### DATA TO USE
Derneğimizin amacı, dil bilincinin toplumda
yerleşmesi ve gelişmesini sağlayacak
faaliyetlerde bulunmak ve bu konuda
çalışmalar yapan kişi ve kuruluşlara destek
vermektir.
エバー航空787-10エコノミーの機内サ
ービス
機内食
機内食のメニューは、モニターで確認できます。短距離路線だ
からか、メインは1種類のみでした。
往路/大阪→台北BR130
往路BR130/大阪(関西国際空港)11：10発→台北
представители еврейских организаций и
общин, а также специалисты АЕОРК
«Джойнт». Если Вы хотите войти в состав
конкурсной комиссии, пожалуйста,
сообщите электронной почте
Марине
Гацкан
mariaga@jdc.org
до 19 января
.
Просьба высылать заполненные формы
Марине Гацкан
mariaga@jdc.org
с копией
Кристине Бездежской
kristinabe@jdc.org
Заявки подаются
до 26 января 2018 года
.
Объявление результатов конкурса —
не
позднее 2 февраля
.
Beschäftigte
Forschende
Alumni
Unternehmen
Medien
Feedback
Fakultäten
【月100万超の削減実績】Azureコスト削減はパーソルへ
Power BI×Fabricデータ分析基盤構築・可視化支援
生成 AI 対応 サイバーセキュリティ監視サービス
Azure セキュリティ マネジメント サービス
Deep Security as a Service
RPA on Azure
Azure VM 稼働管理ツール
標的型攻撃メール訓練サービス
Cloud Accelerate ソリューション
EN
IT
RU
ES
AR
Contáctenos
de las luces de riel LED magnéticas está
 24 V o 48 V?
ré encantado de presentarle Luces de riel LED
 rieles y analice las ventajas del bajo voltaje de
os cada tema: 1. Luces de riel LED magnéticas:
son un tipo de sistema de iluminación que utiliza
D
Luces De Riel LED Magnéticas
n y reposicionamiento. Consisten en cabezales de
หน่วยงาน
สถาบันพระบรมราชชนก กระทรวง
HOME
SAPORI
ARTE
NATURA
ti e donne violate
######
Rewrite the rows from the first line through the line containing "往路BR130/大阪(関西国際空港)11：10発→台北", substituting "ミール" for every occurrence of "機内食" and leaving everything else unchanged.

RESPONSE TO THIS EXERCISE ▸
Derneğimizin amacı, dil bilincinin toplumda
yerleşmesi ve gelişmesini sağlayacak
faaliyetlerde bulunmak ve bu konuda
çalışmalar yapan kişi ve kuruluşlara destek
vermektir.
エバー航空787-10エコノミーの機内サ
ービス
ミール
ミールのメニューは、モニターで確認できます。短距離路線だ
からか、メインは1種類のみでした。
往路/大阪→台北BR130
往路BR130/大阪(関西国際空港)11：10発→台北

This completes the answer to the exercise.